In your shoes, one path I'd think about would be:
1. Putting LSAT prep VERY HIGH on your priorities. Maybe spend as much as 6 months to a year prepping for it.
2. The other factor is that your grades, especially your 1L grades (plus maybe first semester of 2L grades) are going to be a huge part of your destiny. It's possible for you to learn 80-90% of your first year material on your own. Even just reading through all the E&Es would be huge. Throw in some Gilberts, etc., and you could really be on to something. Heck, if you're going to have the time to do it, why not get one of these distance JDs? Or at least complete the first year's worth. Use your military tuition reimbursement.
I think most JDs would say that if they could do it all over again, they could pull down much better grades the 2nd time. I was able to get through the entire E&E on Torts before the semester started and it was my easiest subject this semester. (Obviously no exam, yet, but we'll see when the grades come in.) Subjects where I didn't learn it all prior to start of class? Harder, much harder.

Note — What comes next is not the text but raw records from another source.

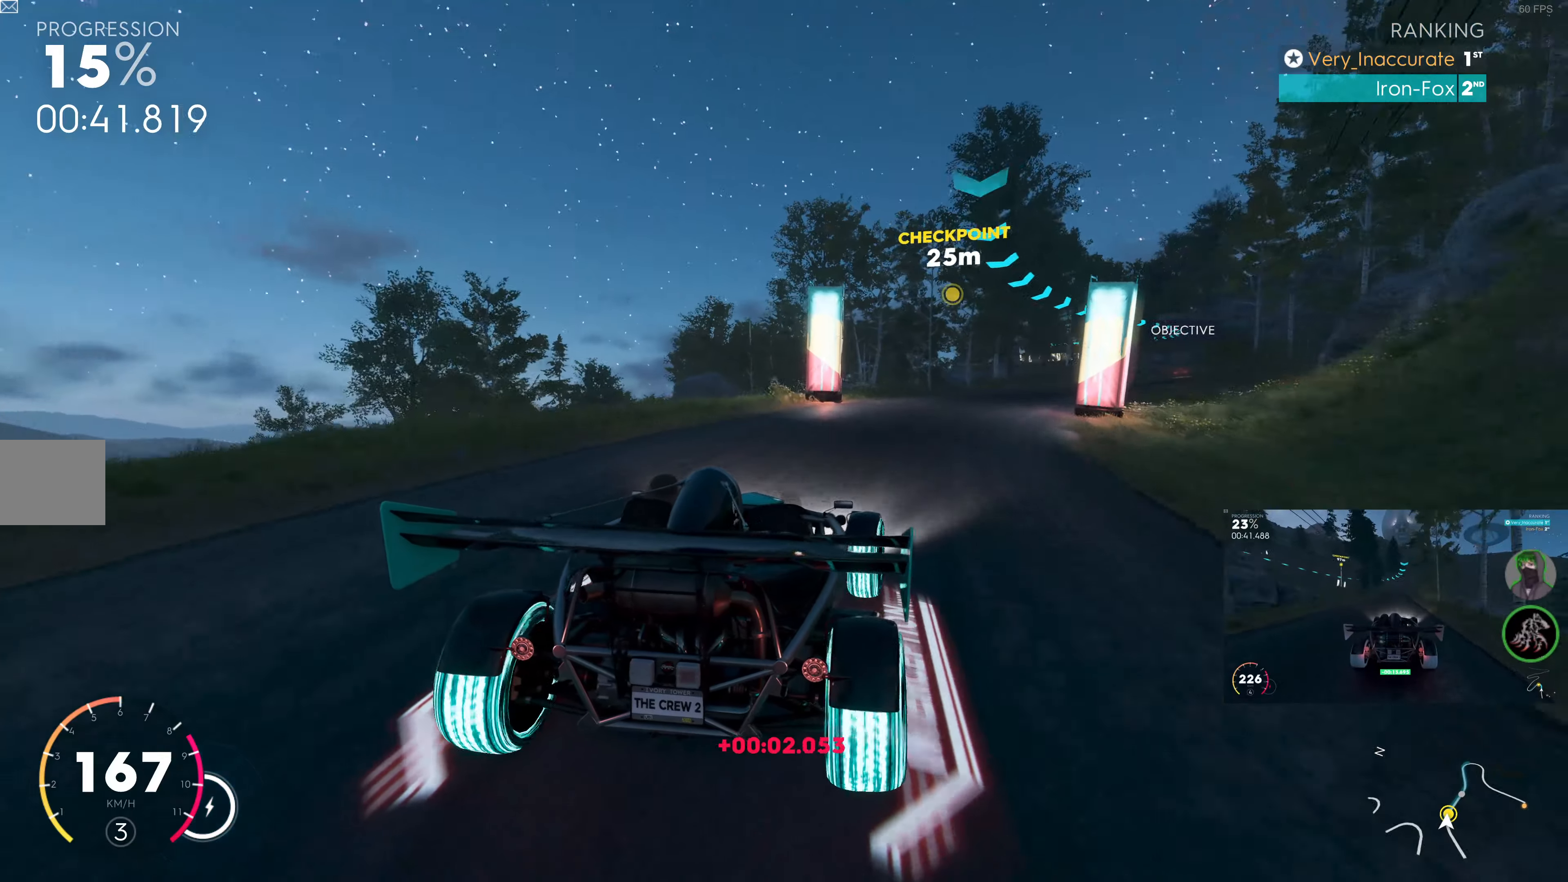
{"buttons": ["R2"], "left_stick": "right", "right_stick": "center", "events": [[66, "left_stick", "center"], [200, "left_stick", "right"]]}
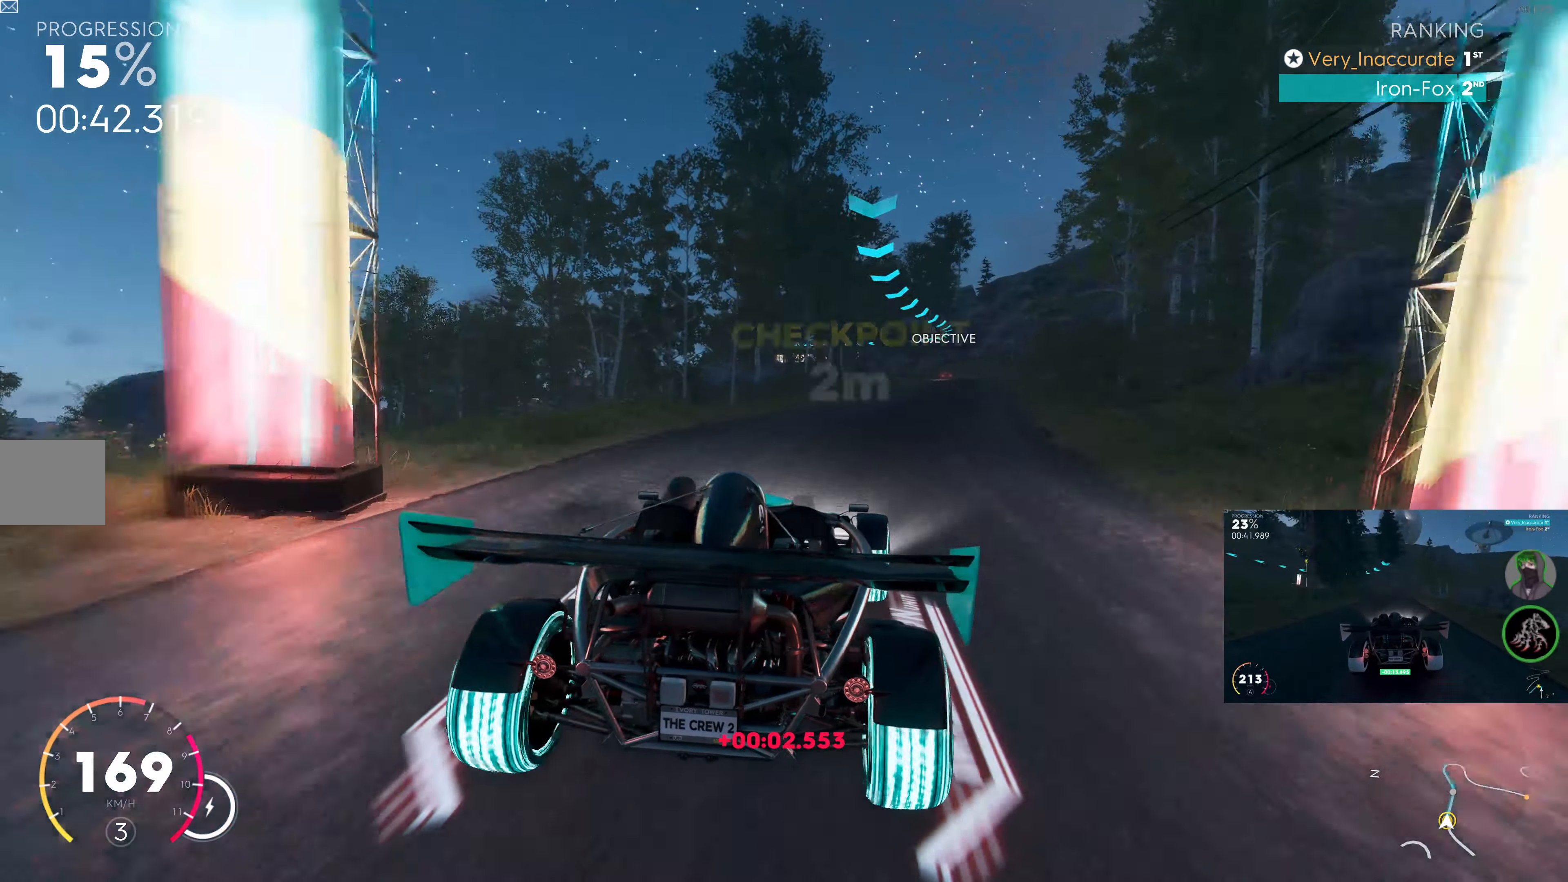
{"buttons": ["R2"], "left_stick": "center", "right_stick": "center", "events": [[283, "left_stick", "center"]]}
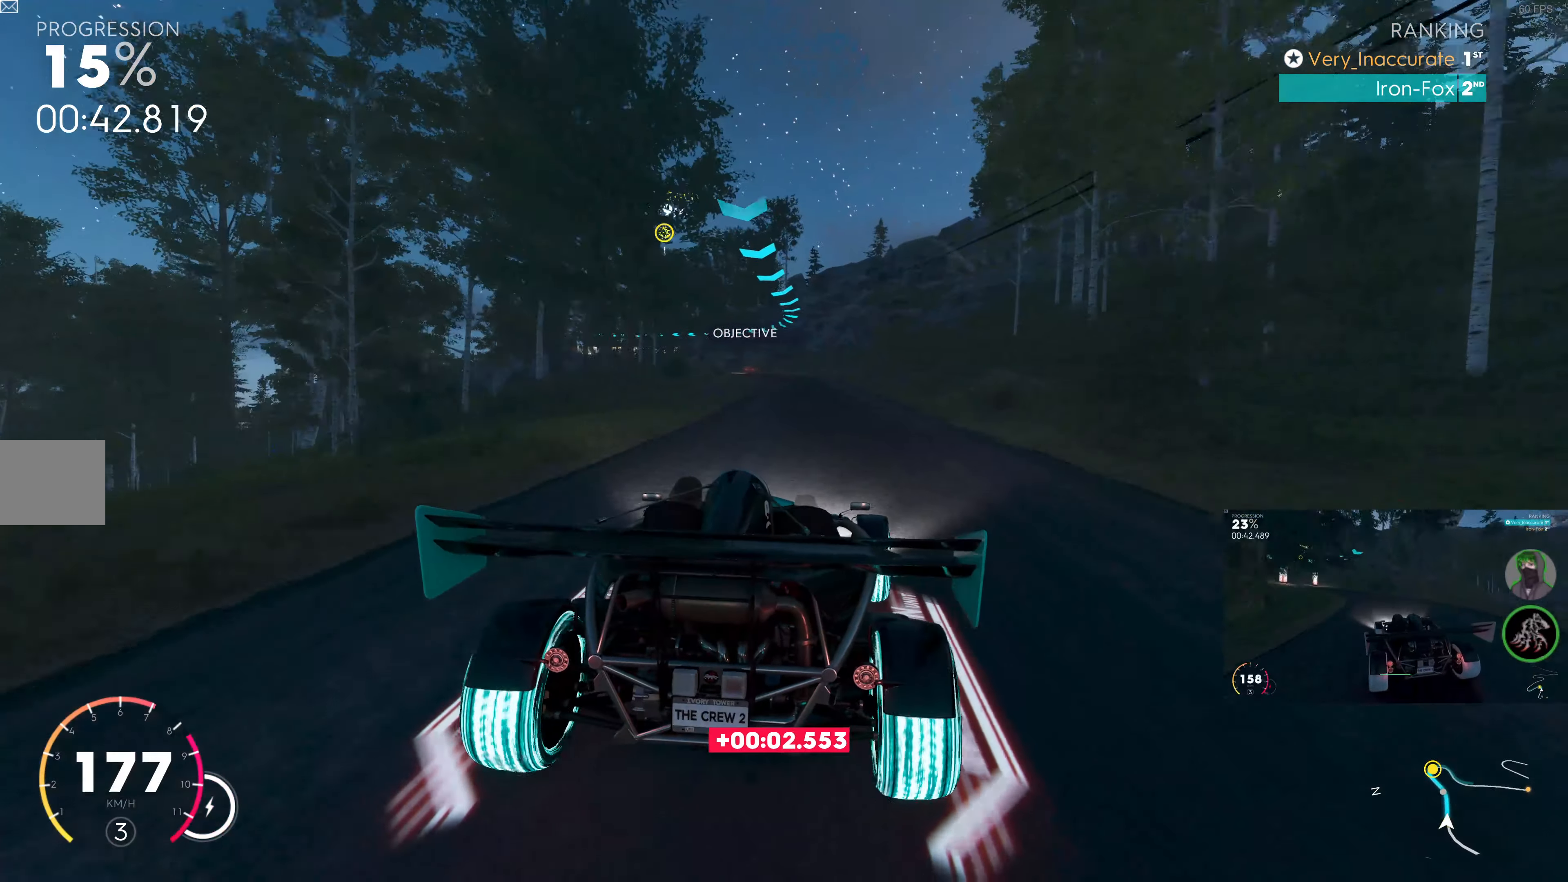
{"buttons": ["R2"], "left_stick": "up", "right_stick": "center", "events": [[266, "left_stick", "up"]]}
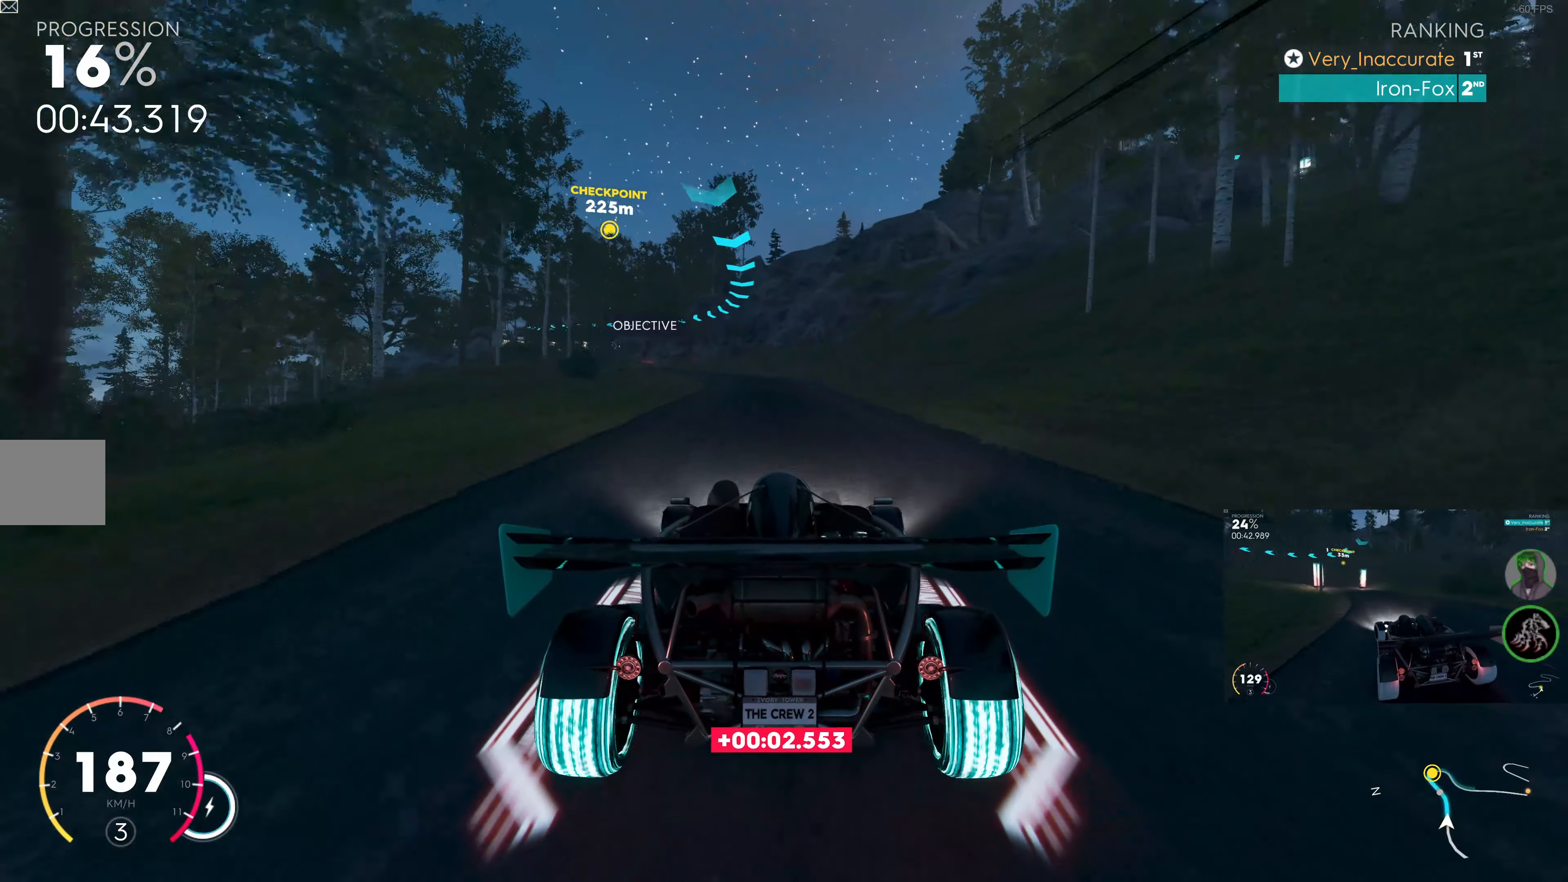
{"buttons": ["R2"], "left_stick": "up", "right_stick": "center", "events": []}
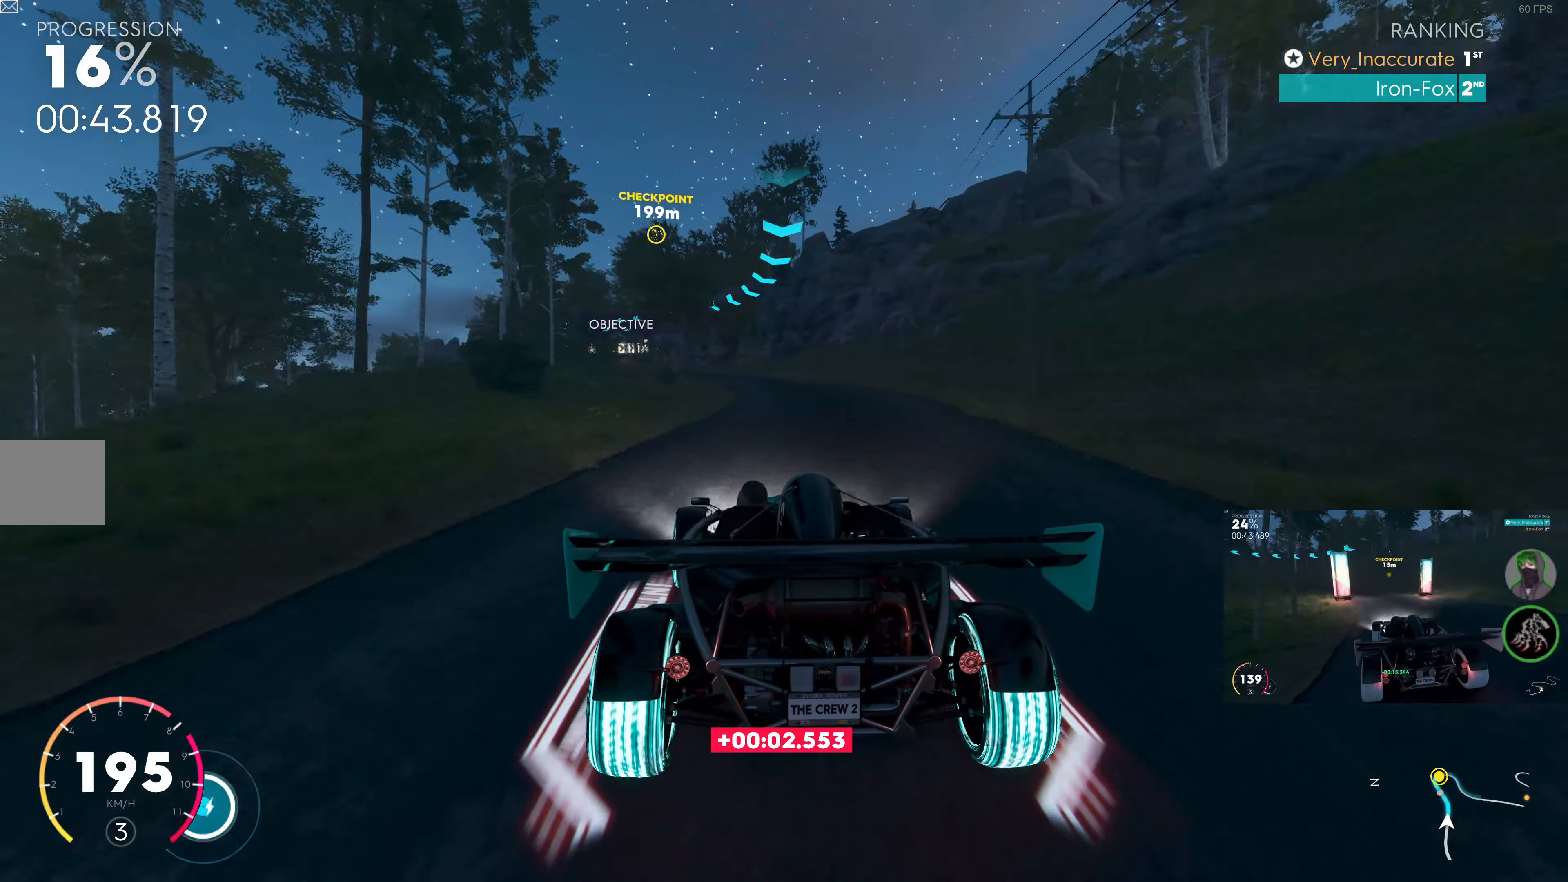
{"buttons": ["R2"], "left_stick": "up", "right_stick": "center", "events": []}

3. Your deployment? Will your family basically be at the same place prior to/after? If so, look into part-time programs within driving distance. Sometimes that's easier said than done. There are gigantic swaths of metropolitan America that do NOT have a night program for law. (Dallas comes to mind... they'd have to drive all the way to Fort Worth.) Part of the difficulty of law school is the sheer volume of material covered. If you could take, say, 2 classes at a time, that's a lot easier than taking 5. Then, when you retire, you could have, say, only 2 years of law school to go, or maybe a year and a half.
Best of luck and thank you for your service.